Associate Professor of Psychology, Elizabeth Mazur, was recently published in the journal Cognitive Therapy and Research, currently available on SpringerLink, a premier data source for researchers in the sciences.
A developmental psychologist, Dr. Mazur's previous research with children of divorced parents suggested that biased appraisals influence adjustment to stressful life events. In her most recently published article, the focus is on parenting stress and how biased appraisals among mothers of young children predict parenting adjustment.
For her study Dr. Mazur used information collected from 72 mothers with at least one preschooler between the ages of 2 and 5. Most of the participants were recruited from six parenting groups in the Flint, Michigan metropolitan area.
As children enter the preschool period, parents often enter into a more adversarial relationship with their children as the child develops his/her own personality and tests the limits of parental authority. Mazur's research shows that mothers who consistently endorse negatively biased appraisals, or "negative cognitive errors" of their child's behavior, experience more psychological distress and parenting stress, and less satisfaction and less sense of a control as a parent. For example, these parents are more likely to see a child's occasional temper tantrum as the willful noncompliance of a "bad" child.

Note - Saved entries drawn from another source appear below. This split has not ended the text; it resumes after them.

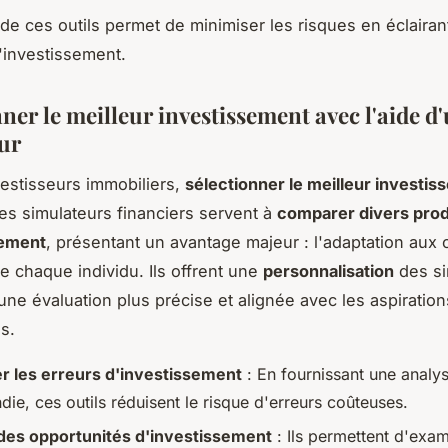
n de ces outils permet de minimiser les risques en éclairan
'investissement.
ner le meilleur investissement avec l'aide d
ur
vestisseurs immobiliers,
sélectionner le meilleur investi
Les simulateurs financiers servent à
comparer divers prod
sement
, présentant un avantage majeur : l'adaptation aux o
de chaque individu. Ils offrent une
personnalisation
des si
une évaluation plus précise et alignée avec les aspiration
s.
r les erreurs d'investissement
: En fournissant une analy
ie, ces outils réduisent le risque d'erreurs coûteuses.
des opportunités d'investissement
: Ils permettent d'exam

On the other hand, parents who understand that tantrums are age-appropriate assertions by preschool-aged children adapt more readily to this often challenging phase of the child's life and are more likely to enjoy both parenting and their young children. Their realistic or even positive outlook allows these parents to cope more effectively with their children?s difficult behavior by allowing them to regroup their energy and psychological resources.
Information collected for the study included demographic information on the parent and child, measures of typical everyday events that can be a hassle to the parent, inventories of psychological distress, parenting stress, and parenting sense of competence, as well as information from a scale which rates parents on their strength of endorsement to negative and positive illusions as they are presented with hypothetical events. The hypothetical events described are frequently occurring and perceived as undesirable behaviors for their children (whining, acting defiantly, ignoring parental requests, etc.)
Mazur's research indicated that the frequency and intensity of daily parenting hassles (such as children arguing, interrupting, and making messes, among others) are important determinants of mothers? psychological distress and parenting stress and satisfaction. However, among these mothers, those who endorsed negative cognitive errors showed greater levels of psychological distress and parenting stress and lower levels of parenting satisfaction and parental self-efficacy than mothers who did not think in this negatively biased way.
It may be that a mother who personalizes her child?s bad behavior as "her fault" or considers her day as a catastrophe due to one child's misbehavior does not consistently use effective discipline strategies, such as ignoring that behavior, because she feels responsible or that her day has now been ruined. In summary, the results indicate that no matter the frequency or intensity of the parenting hassles mothers experience, realistic appraisals of parenting hassles are key in maintaining positive parenting adjustment.
Dr. Mazur's previous publications include research on the relationship between negative and positive appraisal biases and adjustment to parental divorce. Those studies also concluded that it is important to teach positive appraisal biases so that children can cope more effectively with their stressful family situations. Mazur has taught here for four years. Previously, she worked at the University of Michigan at Flint and within that community as a parent educator, which, combined with her own parenting experiences, helped to inspire the present project.